Aesthetics aside, most disconcerting is the arbitrary rule that numerous federal law-enforcement agencies seem to enjoy there, from immigration to customs to the airport police.

Examples include the sudden reintroduction of demands that departing passengers produce currency declaration forms that they supposedly received on arrival in the country.

The practice is a derisable throwback from Soviet times, since there are no restrictions on how much money may be drawn from foreign accounts at ATM machines in modern Russia.

Result: departing passengers are often forced to empty their wallets at the airport – except those who choose to resolve the issue by slipping a hundred-dollar bill to the officer in question.

Recent conciliatory attempts by the State Customs Committee to allow foreigners to take as much undeclared money out of the country as the locals (Russians can carry 1,500 U.S. dollars with no red tape) were rejected by the Justice Ministry as “contravening federal law”.

Another shock was the appearance of an odd – and fortunately shortlived – “regulation” which stipulated that arriving travellers must produce a Russian document authorizing use of their mobile telephones in the country.

Persistent investigations by local media revealed that even the Communications Ministry had never heard of such a license.

One non-resident denounced the scheme then as being “as clear as anything else in Russia…it gives an opportunity to milk foreigners”.

Meanwhile, stony-faced customs officers for several weeks insisted that passengers surrender their cellphones at the airport on arrival or confiscated them on the way out if no license was produced.

Presumably after such experiences many people vow never to return to the country, which in principal says it wants to open up to tourism as much as possible.

Recent consultations of the Russian Association of Tourist Agencies (RATA) with foreign businesses and travel organizations identified conditions at Sheremetyevo as a main obstacle in developing Russia’s tourist potential.

“Not to mention the taxi situation, the shady characters selling tickets by the airline desks and so on, our priority is the way passengers are first received,” said RATA president Sergei Shpilko.

“Even just a basic clean-up of the premises would help.
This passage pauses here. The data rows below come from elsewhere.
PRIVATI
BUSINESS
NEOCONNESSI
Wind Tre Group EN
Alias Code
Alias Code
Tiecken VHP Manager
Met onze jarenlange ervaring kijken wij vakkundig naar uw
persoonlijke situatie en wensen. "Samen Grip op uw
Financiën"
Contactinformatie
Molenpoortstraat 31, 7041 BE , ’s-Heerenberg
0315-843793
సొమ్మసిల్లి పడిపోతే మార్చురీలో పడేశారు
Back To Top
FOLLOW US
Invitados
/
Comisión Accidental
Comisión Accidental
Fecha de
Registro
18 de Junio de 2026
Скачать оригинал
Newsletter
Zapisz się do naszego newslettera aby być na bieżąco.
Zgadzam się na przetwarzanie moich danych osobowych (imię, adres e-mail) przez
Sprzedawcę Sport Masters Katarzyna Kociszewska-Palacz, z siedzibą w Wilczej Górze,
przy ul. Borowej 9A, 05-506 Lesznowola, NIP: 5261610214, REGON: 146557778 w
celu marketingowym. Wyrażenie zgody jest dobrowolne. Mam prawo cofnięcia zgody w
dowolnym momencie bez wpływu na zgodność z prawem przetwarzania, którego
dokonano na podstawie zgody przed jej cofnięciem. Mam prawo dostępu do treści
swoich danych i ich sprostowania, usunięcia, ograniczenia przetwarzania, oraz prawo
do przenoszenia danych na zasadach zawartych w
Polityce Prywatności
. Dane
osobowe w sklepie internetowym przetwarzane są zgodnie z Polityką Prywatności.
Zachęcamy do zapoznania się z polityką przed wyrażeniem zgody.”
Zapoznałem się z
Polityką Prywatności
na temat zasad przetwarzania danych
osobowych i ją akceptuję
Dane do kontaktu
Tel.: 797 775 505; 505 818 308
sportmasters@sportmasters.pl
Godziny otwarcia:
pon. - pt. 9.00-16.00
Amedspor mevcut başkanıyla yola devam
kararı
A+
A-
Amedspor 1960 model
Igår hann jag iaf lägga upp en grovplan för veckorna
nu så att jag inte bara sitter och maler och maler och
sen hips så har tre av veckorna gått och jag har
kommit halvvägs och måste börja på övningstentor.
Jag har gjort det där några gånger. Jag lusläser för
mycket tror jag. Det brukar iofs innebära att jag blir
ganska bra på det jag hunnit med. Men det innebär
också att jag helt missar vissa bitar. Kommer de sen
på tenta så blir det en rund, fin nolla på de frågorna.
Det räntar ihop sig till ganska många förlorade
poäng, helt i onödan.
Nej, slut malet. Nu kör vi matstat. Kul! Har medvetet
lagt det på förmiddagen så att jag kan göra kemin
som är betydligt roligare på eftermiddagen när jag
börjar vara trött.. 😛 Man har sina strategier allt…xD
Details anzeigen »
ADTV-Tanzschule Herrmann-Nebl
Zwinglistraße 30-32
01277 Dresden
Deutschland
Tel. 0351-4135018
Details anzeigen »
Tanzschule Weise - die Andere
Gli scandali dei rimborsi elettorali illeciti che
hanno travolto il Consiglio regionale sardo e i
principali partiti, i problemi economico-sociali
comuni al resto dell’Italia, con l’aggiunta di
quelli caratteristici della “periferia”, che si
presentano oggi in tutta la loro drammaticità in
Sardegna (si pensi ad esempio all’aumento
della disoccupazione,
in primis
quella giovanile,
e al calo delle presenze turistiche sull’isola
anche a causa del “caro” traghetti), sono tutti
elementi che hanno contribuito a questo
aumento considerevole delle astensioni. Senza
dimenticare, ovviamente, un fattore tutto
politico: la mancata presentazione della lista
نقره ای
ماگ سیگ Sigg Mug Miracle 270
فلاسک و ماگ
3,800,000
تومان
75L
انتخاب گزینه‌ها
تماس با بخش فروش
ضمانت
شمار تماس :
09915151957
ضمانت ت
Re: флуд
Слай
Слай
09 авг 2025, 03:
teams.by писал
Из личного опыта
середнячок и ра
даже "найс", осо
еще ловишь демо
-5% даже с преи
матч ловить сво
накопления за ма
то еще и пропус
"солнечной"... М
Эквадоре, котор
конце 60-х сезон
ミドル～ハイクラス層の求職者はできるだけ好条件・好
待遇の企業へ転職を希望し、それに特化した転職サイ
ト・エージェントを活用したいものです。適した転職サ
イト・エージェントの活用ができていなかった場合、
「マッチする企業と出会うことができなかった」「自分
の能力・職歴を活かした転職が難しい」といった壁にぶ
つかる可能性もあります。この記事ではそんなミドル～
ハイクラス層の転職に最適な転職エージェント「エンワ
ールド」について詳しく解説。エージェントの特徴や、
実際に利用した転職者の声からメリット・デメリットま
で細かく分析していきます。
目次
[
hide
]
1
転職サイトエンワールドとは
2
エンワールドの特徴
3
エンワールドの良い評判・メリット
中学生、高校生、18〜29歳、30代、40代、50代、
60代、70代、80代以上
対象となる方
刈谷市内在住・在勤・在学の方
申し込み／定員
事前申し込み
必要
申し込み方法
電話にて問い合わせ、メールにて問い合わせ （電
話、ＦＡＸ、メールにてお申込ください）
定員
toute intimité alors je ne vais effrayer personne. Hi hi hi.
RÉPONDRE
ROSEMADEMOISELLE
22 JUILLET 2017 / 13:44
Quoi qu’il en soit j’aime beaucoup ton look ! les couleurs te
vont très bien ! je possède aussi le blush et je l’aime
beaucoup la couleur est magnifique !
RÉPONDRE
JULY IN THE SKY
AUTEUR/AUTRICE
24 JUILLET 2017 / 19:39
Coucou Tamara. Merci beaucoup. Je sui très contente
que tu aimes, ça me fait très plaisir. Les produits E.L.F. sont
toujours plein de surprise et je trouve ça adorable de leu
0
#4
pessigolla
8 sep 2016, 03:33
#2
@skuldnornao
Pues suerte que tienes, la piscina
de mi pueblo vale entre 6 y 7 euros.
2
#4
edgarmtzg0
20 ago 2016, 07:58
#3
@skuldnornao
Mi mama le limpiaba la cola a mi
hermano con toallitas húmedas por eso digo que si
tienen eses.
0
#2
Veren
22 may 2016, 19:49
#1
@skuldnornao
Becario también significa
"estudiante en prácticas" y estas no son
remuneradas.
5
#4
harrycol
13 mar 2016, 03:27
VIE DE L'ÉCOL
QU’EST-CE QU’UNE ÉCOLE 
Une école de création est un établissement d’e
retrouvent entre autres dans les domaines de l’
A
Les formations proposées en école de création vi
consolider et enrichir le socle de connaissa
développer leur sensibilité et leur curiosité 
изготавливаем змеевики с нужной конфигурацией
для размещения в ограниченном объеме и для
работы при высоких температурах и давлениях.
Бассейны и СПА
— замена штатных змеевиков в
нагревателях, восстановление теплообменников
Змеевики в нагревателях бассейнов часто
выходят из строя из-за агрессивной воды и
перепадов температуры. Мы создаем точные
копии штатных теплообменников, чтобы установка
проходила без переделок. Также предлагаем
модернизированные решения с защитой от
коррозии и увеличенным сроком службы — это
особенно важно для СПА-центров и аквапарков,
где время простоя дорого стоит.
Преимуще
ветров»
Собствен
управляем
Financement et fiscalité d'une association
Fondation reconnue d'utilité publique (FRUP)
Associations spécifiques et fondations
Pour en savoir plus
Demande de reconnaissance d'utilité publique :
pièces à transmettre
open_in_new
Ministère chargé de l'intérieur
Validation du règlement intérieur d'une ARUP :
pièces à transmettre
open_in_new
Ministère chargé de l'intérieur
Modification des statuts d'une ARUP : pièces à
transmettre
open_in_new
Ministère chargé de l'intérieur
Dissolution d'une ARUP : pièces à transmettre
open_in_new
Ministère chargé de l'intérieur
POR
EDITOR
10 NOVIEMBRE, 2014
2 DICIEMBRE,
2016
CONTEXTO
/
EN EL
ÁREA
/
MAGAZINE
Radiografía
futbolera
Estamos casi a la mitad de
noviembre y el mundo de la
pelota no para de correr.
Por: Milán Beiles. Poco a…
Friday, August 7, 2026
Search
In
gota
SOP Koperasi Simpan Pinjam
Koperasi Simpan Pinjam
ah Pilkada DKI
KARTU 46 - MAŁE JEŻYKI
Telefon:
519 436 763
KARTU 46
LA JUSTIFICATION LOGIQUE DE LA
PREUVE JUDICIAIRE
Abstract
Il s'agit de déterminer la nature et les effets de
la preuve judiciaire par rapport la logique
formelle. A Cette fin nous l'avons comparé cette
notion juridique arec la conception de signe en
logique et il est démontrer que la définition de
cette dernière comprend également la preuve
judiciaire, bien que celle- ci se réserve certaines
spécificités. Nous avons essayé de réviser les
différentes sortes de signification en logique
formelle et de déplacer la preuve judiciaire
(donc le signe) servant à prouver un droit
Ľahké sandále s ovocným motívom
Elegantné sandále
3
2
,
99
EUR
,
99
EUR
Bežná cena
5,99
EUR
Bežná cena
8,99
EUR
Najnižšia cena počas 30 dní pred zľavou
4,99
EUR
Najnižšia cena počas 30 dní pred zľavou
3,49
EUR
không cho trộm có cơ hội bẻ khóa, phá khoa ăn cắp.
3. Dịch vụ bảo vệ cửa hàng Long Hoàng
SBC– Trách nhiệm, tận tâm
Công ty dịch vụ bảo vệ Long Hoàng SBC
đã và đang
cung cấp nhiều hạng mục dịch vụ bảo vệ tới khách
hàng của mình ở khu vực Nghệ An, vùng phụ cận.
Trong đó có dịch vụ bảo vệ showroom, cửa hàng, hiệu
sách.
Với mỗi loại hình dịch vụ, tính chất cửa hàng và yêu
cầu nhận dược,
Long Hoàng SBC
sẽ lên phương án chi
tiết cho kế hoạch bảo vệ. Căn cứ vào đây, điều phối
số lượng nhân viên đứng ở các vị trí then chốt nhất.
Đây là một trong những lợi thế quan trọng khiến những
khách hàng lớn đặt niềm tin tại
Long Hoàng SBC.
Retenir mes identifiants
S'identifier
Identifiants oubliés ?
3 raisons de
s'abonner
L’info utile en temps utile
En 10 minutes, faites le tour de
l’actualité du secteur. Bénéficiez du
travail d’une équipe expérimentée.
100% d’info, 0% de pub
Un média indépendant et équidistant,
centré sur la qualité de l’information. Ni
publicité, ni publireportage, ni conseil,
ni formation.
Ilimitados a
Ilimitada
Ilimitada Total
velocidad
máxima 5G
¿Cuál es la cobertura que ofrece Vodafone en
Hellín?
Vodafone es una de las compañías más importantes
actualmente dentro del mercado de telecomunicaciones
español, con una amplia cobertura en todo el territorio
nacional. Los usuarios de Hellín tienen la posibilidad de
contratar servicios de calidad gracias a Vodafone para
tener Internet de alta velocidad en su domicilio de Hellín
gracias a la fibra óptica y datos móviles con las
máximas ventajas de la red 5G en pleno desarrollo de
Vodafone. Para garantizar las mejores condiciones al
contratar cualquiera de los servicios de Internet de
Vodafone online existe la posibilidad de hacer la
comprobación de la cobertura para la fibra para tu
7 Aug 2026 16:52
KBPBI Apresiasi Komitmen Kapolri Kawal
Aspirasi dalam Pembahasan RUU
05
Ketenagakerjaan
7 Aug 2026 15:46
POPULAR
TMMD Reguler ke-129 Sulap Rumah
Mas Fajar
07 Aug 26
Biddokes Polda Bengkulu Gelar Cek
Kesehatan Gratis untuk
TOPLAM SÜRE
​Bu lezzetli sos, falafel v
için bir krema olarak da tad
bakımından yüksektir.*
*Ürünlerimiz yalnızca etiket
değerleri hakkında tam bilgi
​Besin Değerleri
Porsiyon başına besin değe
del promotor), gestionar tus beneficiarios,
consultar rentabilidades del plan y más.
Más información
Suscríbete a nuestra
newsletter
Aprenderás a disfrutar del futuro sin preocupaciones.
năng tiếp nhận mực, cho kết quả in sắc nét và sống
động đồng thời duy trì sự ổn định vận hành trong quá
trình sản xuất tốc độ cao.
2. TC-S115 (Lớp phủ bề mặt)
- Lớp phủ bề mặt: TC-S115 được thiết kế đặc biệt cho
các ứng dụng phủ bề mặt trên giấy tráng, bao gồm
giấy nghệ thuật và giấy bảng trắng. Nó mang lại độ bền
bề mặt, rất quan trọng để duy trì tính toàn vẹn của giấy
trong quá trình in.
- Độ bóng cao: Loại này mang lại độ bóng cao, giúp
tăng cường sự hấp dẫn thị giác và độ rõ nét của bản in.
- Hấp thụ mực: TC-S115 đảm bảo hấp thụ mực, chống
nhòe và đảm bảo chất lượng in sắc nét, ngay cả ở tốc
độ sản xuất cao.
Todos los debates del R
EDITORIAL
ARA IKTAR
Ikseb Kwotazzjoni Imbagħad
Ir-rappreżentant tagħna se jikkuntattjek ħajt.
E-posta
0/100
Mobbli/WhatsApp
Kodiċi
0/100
But it would be good if they would at least inform foreign consulates, Aeroflot, the main travel companies, us, about introduction of new rules.”

The situation became so bad that some foreign operators like Swissair refused to use the airport altogether, choosing to fly instead to the smaller yet more modern Domodedovo airport on another edge of the capital.

“But there is no sense in losing hope,” Shpilko said, pointing to new management at Sheremetyevo which may respond to calls to review the whole set-up together with the customs and border services, the FSB domestic intelligence service, the Interior Ministry and the state tourism authorities.

So could revamping the airport’s premises and attitude really mark a break with old practices and how Russia is perceived by visitors?

As The Moscow Times concluded, first impressions aren’t everything, but they certainly count for a lot.